The Bunny Slope
There was a fact about Dev, known to everyone including Dev, and the fact was this: Dev was good at sport. All of it.
Football — captain. Swimming — county times. Athletics day was basically a ceremony held annually in his honour. New games bent to him within an afternoon; his body simply got things, first try, the way some kids got maths. Eleven years old, and he could not actually remember the last time he’d been bad at something physical.
Which is why the school ski trip undid him in a single morning.
He’d assumed — everyone had assumed, that was the thing, the assuming travelled with him like luggage — that skiing would go the way everything went. He pictured himself carving down the mountain by day two while the others tumbled about. On the coach he’d said, out loud, regrettably, “How hard can it be? It’s just standing.”
It was not just standing.
Skiing, it turned out, was a sport that had never heard of Dev. His first hour on the beginners’ slope — the bunny slope, an area decorated with cartoon rabbits, populated principally by five-year-olds — he fell nine times. Not dramatic, heroic falls: slow, stupid, sideways ones, skis crossing like uncooperative chopsticks, while children the size of his kit bag zipped past him in fearless little wedges. His body, his loyal, brilliant body, sent back error messages in a language it had never used with him before: no idea. you’re on your own out here.
By lunch, Dev had located the real problem, and it wasn’t his legs. It was that everybody could see. Rohan from his football team, filming on the chairlift. The five-year-olds, overtaking. Being bad at something, he discovered, wasn’t actually the unbearable part — the unbearable part was being watched being bad at it, after a lifetime of being watched being good. He had no muscles for it. He’d skipped that entire part of growing up, the being-rubbish-in-public part, the part everyone else had done years of training in.

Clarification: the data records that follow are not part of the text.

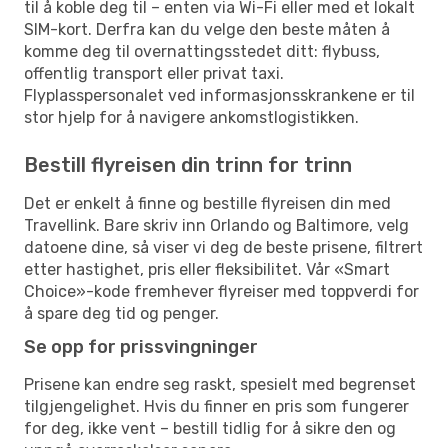
til å koble deg til – enten via Wi-Fi eller med et lokalt
SIM-kort. Derfra kan du velge den beste måten å
komme deg til overnattingsstedet ditt: flybuss,
offentlig transport eller privat taxi.
Flyplasspersonalet ved informasjonsskrankene er til
stor hjelp for å navigere ankomstlogistikken.
Bestill flyreisen din trinn for trinn
Det er enkelt å finne og bestille flyreisen din med
Travellink. Bare skriv inn Orlando og Baltimore, velg
datoene dine, så viser vi deg de beste prisene, filtrert
etter hastighet, pris eller fleksibilitet. Vår «Smart
Choice»-kode fremhever flyreiser med toppverdi for
å spare deg tid og penger.
Se opp for prissvingninger
Prisene kan endre seg raskt, spesielt med begrenset
tilgjengelighet. Hvis du finner en pris som fungerer
for deg, ikke vent – bestill tidlig for å sikre den og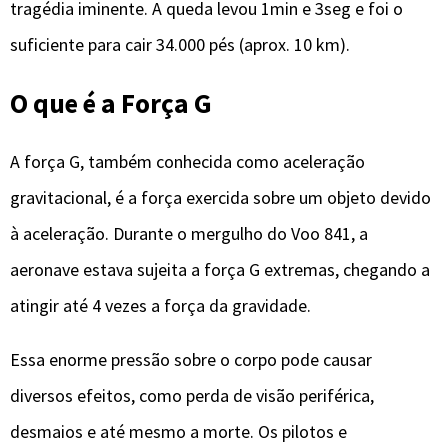
tragédia iminente. A queda levou 1min e 3seg e foi o
suficiente para cair 34.000 pés (aprox. 10 km).
O que é a Força G
A força G, também conhecida como aceleração
gravitacional, é a força exercida sobre um objeto devido
à aceleração. Durante o mergulho do Voo 841, a
aeronave estava sujeita a força G extremas, chegando a
atingir até 4 vezes a força da gravidade.
Essa enorme pressão sobre o corpo pode causar
diversos efeitos, como perda de visão periférica,
desmaios e até mesmo a morte. Os pilotos e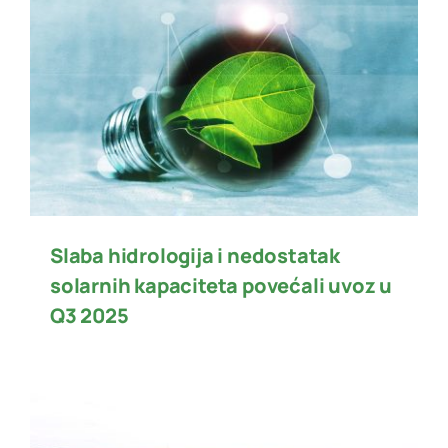
Slaba hidrologija i nedostatak
solarnih kapaciteta povećali uvoz u
Q3 2025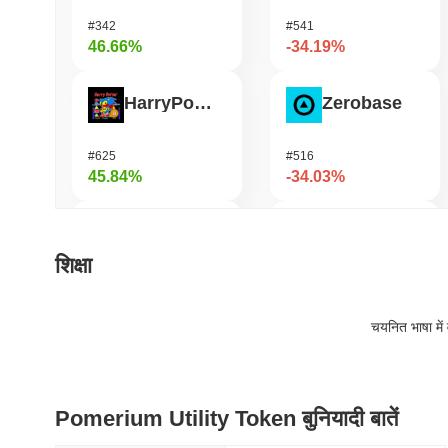
#342
#541
46.66%
-34.19%
HarryPotterObamaSonic10Inu (ETH)
Zerobase
#625
#516
45.84%
-34.03%
Biconomy
Bless
शिक्षा
#336
#472
36.57%
-28.98%
चयनित भाषा में 
DAO Maker Token
Cookie
Pomerium Utility Token बुनियादी बातें
#1007
#1408
29.87%
-19.59%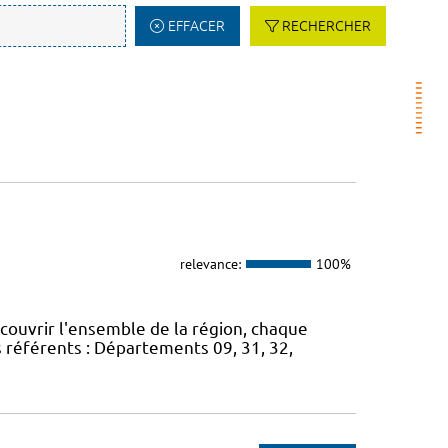
EFFACER
RECHERCHER
relevance:
100%
 couvrir l'ensemble de la région, chaque
s référents : Départements 09, 31, 32,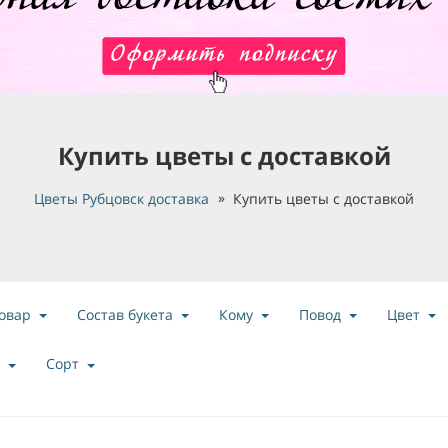
Купить цветы с доставкой
Цветы Рубцовск доставка
Купить цветы с доставкой
овар
Состав букета
Кому
Повод
Цвет
Сорт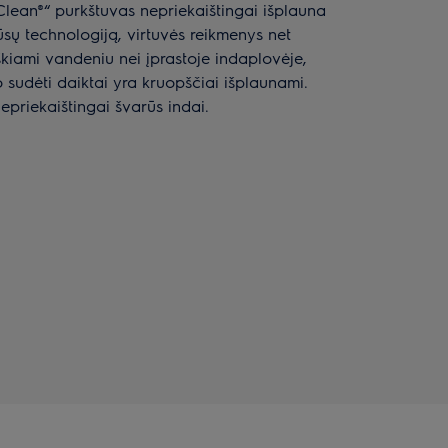
Clean®“ purkštuvas nepriekaištingai išplauna
sų technologiją, virtuvės reikmenys net
škiami vandeniu nei įprastoje indaplovėje,
to sudėti daiktai yra kruopščiai išplaunami.
nepriekaištingai švarūs indai.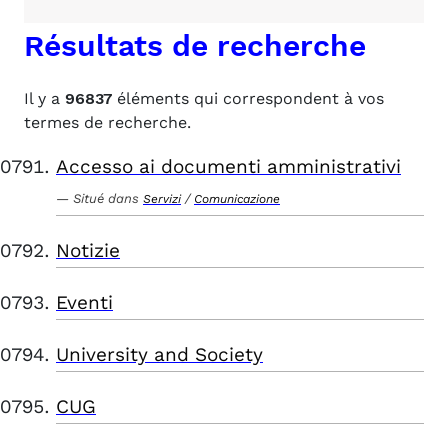
Résultats de recherche
Il y a
96837
éléments qui correspondent à vos
termes de recherche.
Accesso ai documenti amministrativi
Situé dans
/
Servizi
Comunicazione
Notizie
Eventi
University and Society
CUG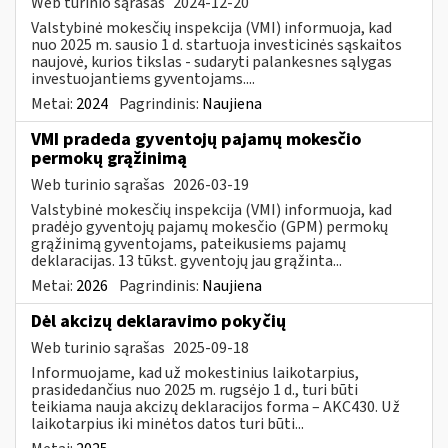
Web turinio sąrašas
2024-12-20
Valstybinė mokesčių inspekcija (VMI) informuoja, kad
nuo 2025 m. sausio 1 d. startuoja investicinės sąskaitos
naujovė, kurios tikslas - sudaryti palankesnes sąlygas
investuojantiems gyventojams....
Metai:
2024
Pagrindinis:
Naujiena
VMI pradeda gyventojų pajamų mokesčio
permokų grąžinimą
Web turinio sąrašas
2026-03-19
Valstybinė mokesčių inspekcija (VMI) informuoja, kad
pradėjo gyventojų pajamų mokesčio (GPM) permokų
grąžinimą gyventojams, pateikusiems pajamų
deklaracijas. 13 tūkst. gyventojų jau grąžinta...
Metai:
2026
Pagrindinis:
Naujiena
​​​​​​​Dėl akcizų deklaravimo pokyčių
Web turinio sąrašas
2025-09-18
Informuojame, kad už mokestinius laikotarpius,
prasidedančius nuo 2025 m. rugsėjo 1 d., turi būti
teikiama nauja akcizų deklaracijos forma – AKC430. Už
laikotarpius iki minėtos datos turi būti...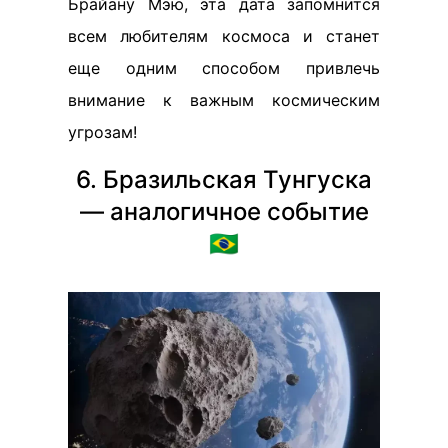
Брайану Мэю, эта дата запомнится
всем любителям космоса и станет
еще одним способом привлечь
внимание к важным космическим
угрозам!
6. Бразильская Тунгуска
— аналогичное событие
🇧🇷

So he did what people do when their reputation is drowning: he protected it. Claimed his boots hurt. Skied “casually,” stiff with carefulness, avoiding falls by avoiding trying. Spent the afternoon being mediocre on purpose — which is the strangest place a proud person can hide.
It was Noor who called it, on the gondola, on day two. Noor was in his class — quiet, glasses, picked somewhere mid-line at football — and she skied like water finding its way downhill. Third year on skis, it turned out.

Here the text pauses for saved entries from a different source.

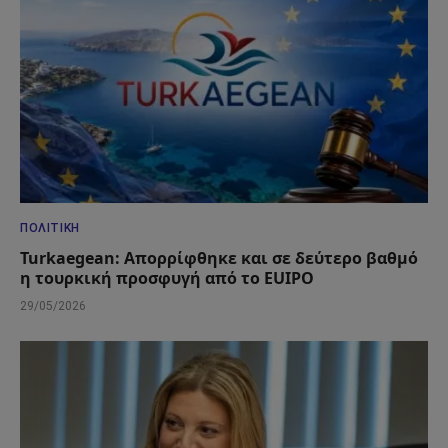
ΠΟΛΙΤΙΚΉ
Turkaegean: Απορρίφθηκε και σε δεύτερο βαθμό
η τουρκική προσφυγή από το EUIPO
29/05/2026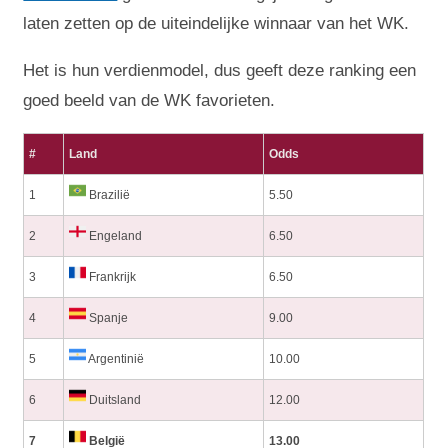
laten zetten op de uiteindelijke winnaar van het WK.
Het is hun verdienmodel, dus geeft deze ranking een
goed beeld van de WK favorieten.
#
Land
Odds
1
Brazilië
5.50
2
Engeland
6.50
3
Frankrijk
6.50
4
Spanje
9.00
5
Argentinië
10.00
6
Duitsland
12.00
7
België
13.00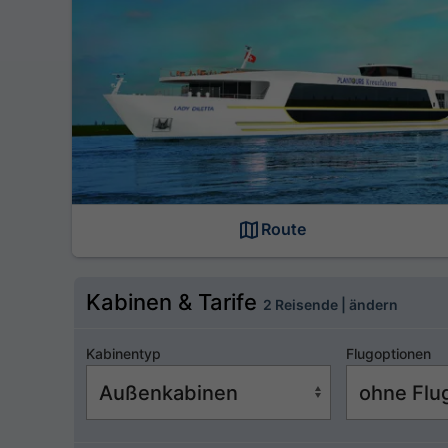
Route
Kabinen & Tarife
2 Reisende | ändern
Kabinentyp
Flugoptionen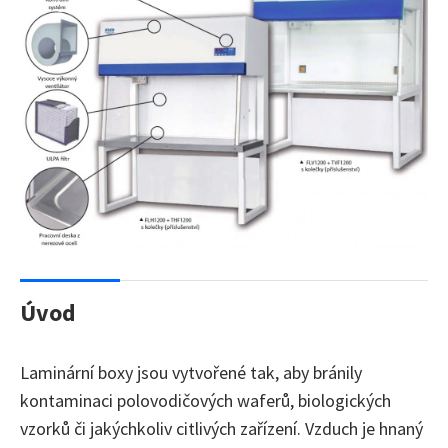
Úvod
Laminární boxy jsou vytvořené tak, aby bránily
kontaminaci polovodičových waferů, biologických
vzorků či jakýchkoliv citlivých zařízení. Vzduch je hnaný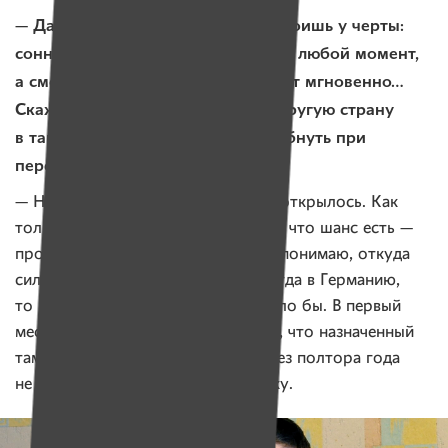
— Да, я помню. Ты говорил, что стоишь у черты:
сонная артерия могла порваться в любой момент,
а смерть в таких случаях наступает мгновенно…
Скажи, как ты решился лететь в другую страну
в таком состоянии, мог ведь погибнуть при
перелете.
— Не знаю. Будто второе дыхание открылось. Как
только получил ответ из Мюнхена, что шанс есть —
просто начал действовать. Сам не понимаю, откуда
силы взялись. Если бы не попал тогда в Германию,
то разговора нашего сейчас не было бы. В первый
месяц лечения я уже почувствовал, что назначенный
там препарат мне помогает. А через полтора года
не сомневался, что иду на поправку.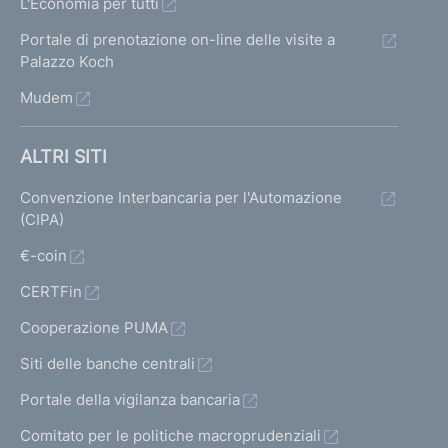
L'Economia per tutti
Portale di prenotazione on-line delle visite a
Palazzo Koch
Mudem
ALTRI SITI
Convenzione Interbancaria per l'Automazione
(CIPA)
€-coin
CERTFin
Cooperazione PUMA
Siti delle banche centrali
Portale della vigilanza bancaria
Comitato per le politiche macroprudenziali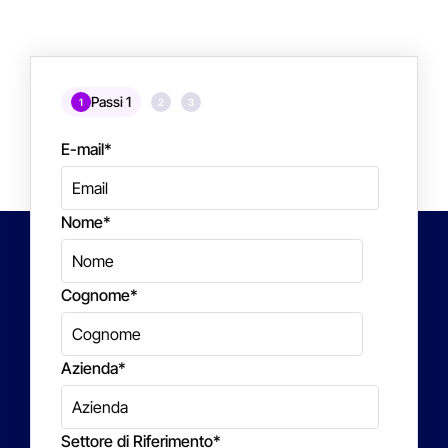
Passi 1
1
2
3
E-mail
*
Nome
*
Cognome
*
Azienda
*
Settore di Riferimento
*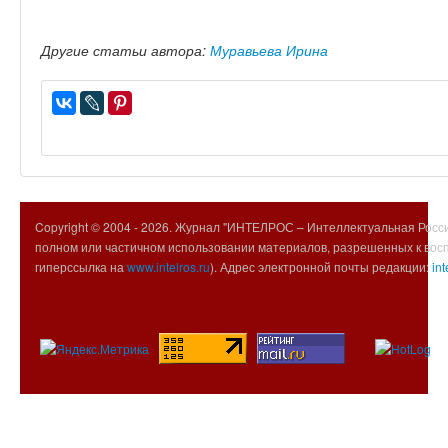
Другие статьи автора:
Муравьева Ирина
Copyright © 2004 -
2026. Журнал "ИНТЕЛРОС – Интеллектуальная Росси
полном или частичном использовании материалов, разрешенных к вос
гиперссылка на
www.intelros.ru
). Адрес электронной почты редакции:
int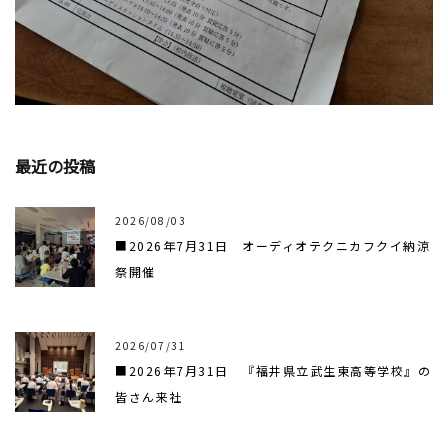
最近の投稿
2026/08/03
■2026年7月31日 オーディオテクニカフクイ納涼
祭開催
2026/07/31
■2026年7月31日 『福井県立武生東高等学校』の
皆さん来社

“You’re not scared of falling,” she said, watching him watching the slope. “You’re scared of being seen falling. It’s completely different. The little kids fall forty times a day. Nobody films them. You know why they learn so fast?” She pushed off the gondola into the snow. “No reputation. Nothing to protect. They’re free.”
Then, over her shoulder, not unkindly, the sentence that reorganised Dev’s whole week:
“You’re the only one on this mountain who thinks you’re famous.”

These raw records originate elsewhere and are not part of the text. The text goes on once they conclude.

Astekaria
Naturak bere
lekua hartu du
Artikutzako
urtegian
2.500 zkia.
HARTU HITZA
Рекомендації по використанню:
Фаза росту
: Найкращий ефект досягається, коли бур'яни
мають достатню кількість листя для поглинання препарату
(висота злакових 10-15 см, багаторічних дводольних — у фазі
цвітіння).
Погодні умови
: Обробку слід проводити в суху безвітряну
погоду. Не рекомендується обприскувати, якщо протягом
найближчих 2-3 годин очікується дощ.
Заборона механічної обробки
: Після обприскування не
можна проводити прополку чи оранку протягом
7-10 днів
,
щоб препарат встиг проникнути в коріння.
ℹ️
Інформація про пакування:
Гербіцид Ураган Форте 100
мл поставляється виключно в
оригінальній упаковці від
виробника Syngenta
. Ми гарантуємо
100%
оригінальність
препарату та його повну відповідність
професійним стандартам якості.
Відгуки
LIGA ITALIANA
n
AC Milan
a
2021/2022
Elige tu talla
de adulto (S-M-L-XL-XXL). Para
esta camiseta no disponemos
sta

Dev stood at the top of the bunny slope for a long moment, among the cartoon rabbits, considering eleven years of being The Best Athlete In The Year — and how the title had quietly become a wall around the things he was allowed to try.
Then he took a breath, found Noor, and said four words he had genuinely never assembled in that order before:
“Teach me. From zero.”
She was a good teacher — patient, specific, merciless about his weight distribution. He was, once he stopped defending himself, a good student: it turned out all those years of sport had given him one real gift, which was knowing how practice works, and once he aimed that gift at the falling itself — fall forward, laugh, count it, up again — the falls stopped being evidence against him and became what they’d been for the five-year-olds all along: the actual curriculum.
He fell thirty-one times on day three. He counted, out loud, and made it a bit — “THIRTY-ONE!” — and Rohan’s chairlift videos changed from mockery into a documentary of a comeback. By the last day, Dev could get down the long green run in linked snowplough turns, upright, slow, unremarkable — a standard the five-year-olds had cleared on Tuesday, and the proudest athletic achievement of his year, by a distance, because it was the first one he’d ever had to be humble to reach.
On the coach home, someone asked how the ski trip had gone for the best athlete in the year.
“I was the worst one on the mountain,” said Dev, comfortably, and discovered the sentence cost him nothing at all. “Noor’s the best. Ask her about the black run.”
The title, it turned out, had never been the thing worth protecting. The thing worth protecting was the part of him that could still be five years old on a bunny slope — free, unfamous, falling forward.
He’d nearly buried it under eleven years of trophies.
Skiing gave it back.
Talk About It
- Dev had been good at everything for so long that he'd never learned how to be bad at something. Why is that actually a gap in his training?
- What changed when Dev started asking Noor questions instead of avoiding her?
- Being a beginner in public — why does it feel embarrassing, and who decided it should?